Quand nous les regardons de loin, les événements de la vie s’enchaînent si solidement, se tressent et s’enchevêtrent dans un réseau si serré qu’il est malaisé d’y déceler un seuil, de distinguer dans leur compacité un point quelconque qui, en tout état de cause, soit suffisamment significatif pour nous permettre de dire : voilà, c’est là que tout a commencé… Tout aussi imbriquées entre elles se révèlent les circonstances de l’Histoire, dont on parvient à grand-peine à percevoir l’importance au moment de leur genèse, et desquelles les pauvres gens semblent rester à l’écart. Fermement noués entre eux, enfin, sont les épisodes de la vie et de l’Histoire, tant il est vrai qu’on tenterait inutilement d’expliquer l’une sans l’autre. Si l’on ajoute encore à ces événements les créations de l’imagination – dont l’examen, pour peu que l’on s’intéresse à la complexité de la réalité, paraît plus essentiel que plaisant –, on atteint alors des sommets d’embarras.
Et tout pays, à son début, est le résultat d’une volonté de vie, d’une décision, d’un choix, d’un risque que l’on prend sans connaître les difficultés que l’on rencontrera, mais en connaissant sa propre détermination à les affronter. À la frontière d’un pays ou d’une vie, on respire l’atmosphère singulière des ports de mer, un mélange d’espérance et de détresse, de peur aussi ; dans les deux cas, il s’agit d’un pari, ou d’un défi, lancé au destin. Et toujours, fatalement, on s’avance à la frontière de l’un ou de l’autre sans l’expérience nécessaire, sans savoir que faire ni comment faire pour traverser, pour atteindre ce qui n’existe encore pas. Car traverser est une obligation naturelle, s’il est vrai que le temps nous incite à aller de l’avant en toute circonstance…
À douze ans, j’ignorais ce qu’était la vie à la frontière, ou n’en avais qu’une vague idée ; je ne l’imaginais pas telle qu’elle pouvait être réellement, mais telle qu’elle devait être, forcément, parce que c’est moi qui le voulais et parce que dans mon esprit vivait Simon.
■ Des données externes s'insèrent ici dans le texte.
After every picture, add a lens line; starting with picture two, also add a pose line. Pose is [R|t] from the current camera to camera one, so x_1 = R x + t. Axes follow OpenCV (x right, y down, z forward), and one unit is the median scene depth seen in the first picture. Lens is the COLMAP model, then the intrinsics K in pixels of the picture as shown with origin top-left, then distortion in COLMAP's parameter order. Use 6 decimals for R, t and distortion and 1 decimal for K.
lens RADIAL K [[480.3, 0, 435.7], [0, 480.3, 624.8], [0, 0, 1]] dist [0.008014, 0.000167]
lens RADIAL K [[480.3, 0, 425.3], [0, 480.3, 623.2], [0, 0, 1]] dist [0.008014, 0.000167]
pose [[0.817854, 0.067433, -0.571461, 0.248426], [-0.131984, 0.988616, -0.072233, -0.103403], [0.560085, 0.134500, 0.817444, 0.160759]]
J’imaginais tout de même une vie difficile, sans pitié ni scrupules, violente, hostile, qui faisait de ses interprètes des héros, une vie peuplée de tous les dangers nécessaires pour devenir quelqu’un d’important.
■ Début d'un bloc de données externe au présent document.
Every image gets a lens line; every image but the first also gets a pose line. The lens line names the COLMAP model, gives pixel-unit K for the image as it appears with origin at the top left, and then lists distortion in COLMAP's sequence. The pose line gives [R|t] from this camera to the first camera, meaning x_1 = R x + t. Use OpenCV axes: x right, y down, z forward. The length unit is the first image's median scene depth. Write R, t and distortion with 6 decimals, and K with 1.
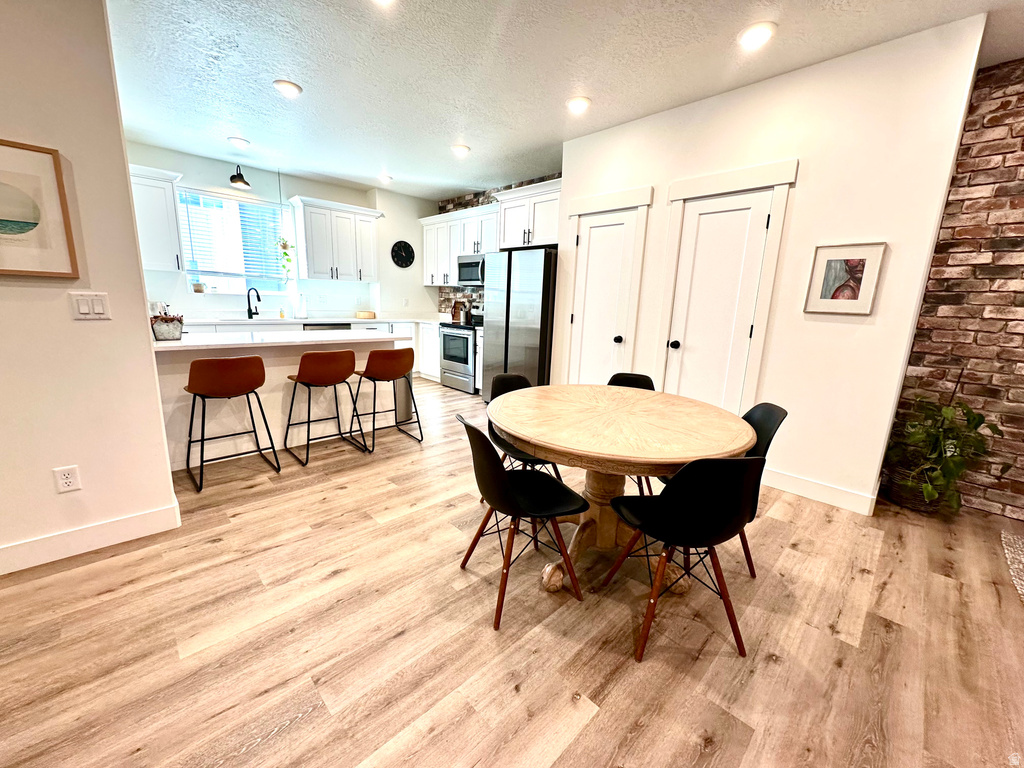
lens RADIAL K [[409.2, 0, 513.2], [0, 409.2, 386.2], [0, 0, 1]] dist [-0.002663, -0.000682]
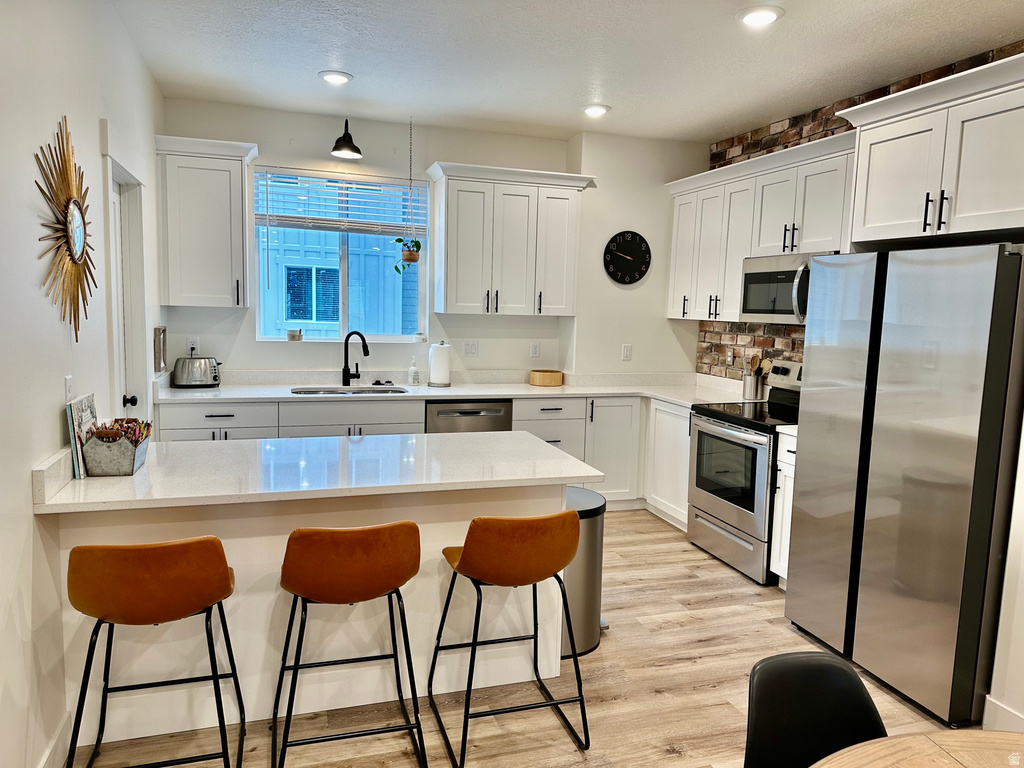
lens RADIAL K [[721.1, 0, 506.1], [0, 721.1, 384.6], [0, 0, 1]] dist [0.066600, -0.079756]
pose [[0.898443, 0.039308, -0.437327, -0.016757], [-0.086389, 0.992342, -0.088283, -0.090409], [0.430508, 0.117097, 0.894959, 0.198403]]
Si j’avais encore besoin d’apprendre à écrire, lire, calculer et réfléchir, de connaître l’histoire, la géographie et les sciences nouvelles, oncle Mike avait déjà senti l’ultérieure nécessité de réaliser ce qu’il avait appris et pensé, en somme de le mettre en pratique, ou à tout le moins la nécessité d’essayer.
Toute vie à son commencement est un désert, un pays inconnu et dangereux attendant d’être peuplé et animé, dans lequel le paysage et les rencontres sont le fruit de la volonté aussi bien que du hasard, de la raison comme de la fantaisie, des projets comme des illusions.